En lo que respecta a la reconversión de los objetivos, cada banco tiene que definir qué hacer, qué sabe hacer y cómo lo puede hacer. Para cada objetivo debe contar con la dotación de personal, capital y tecnología necesarios.
Habrá, entonces, bancos universales que en la práctica actuarán como supermercados financieros, interviniendo como mayoristas, minoristas y banca de inversión. Si se relaciona el PBI del país y las necesidades del sistema de pagos y cobranzas, se llega a la conclusión de que en este segmento del mercado no deberían existir más de una docena de entidades, siguiendo el ejemplo de elevada concentración bancaria que exhiben los países más avanzados.
Esto no quiere decir que existan solamente 10 o l2 bancos. Puede haber otros 100, pero el verdadero papel de las otras entidades deberá basarse en la especialización, buscando segmentarse con una fuerte profesionalización y elevado valor agregado en temas como mercado de capitales, “merchant banking”, de banca de inversión, ingeniería financiera y especialidad en relaciones con el exterior.
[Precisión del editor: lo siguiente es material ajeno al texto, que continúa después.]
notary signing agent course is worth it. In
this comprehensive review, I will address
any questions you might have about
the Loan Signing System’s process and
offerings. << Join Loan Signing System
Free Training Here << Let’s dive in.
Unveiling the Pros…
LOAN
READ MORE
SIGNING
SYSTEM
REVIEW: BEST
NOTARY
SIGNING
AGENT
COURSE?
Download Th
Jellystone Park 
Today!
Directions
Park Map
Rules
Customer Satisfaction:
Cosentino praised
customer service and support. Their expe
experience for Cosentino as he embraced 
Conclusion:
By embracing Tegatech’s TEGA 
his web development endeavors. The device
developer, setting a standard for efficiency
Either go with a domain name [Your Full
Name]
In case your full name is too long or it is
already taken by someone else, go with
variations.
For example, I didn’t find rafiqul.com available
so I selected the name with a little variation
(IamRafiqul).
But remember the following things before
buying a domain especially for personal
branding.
Hay que asumir que vendrán más bancos del exterior, dijo Vázquez, a los que se agregarán los fondos de pensión nacionales que pronto comenzarán a disputar posiciones con el mercado bancario.
Estas transformaciones significan que se racionaliza el sistema bancario, pero con una simultánea expansión del mercado con operadores que aportan otra óptica y nueva tecnología. Las compañías de seguros, a partir de su reconversión, también están llamadas a tener un rol importante como inversoras institucionales, compitiendo abiertamente con la banca. El ajuste en marcha no es de achicamiento, sino de profesionalización.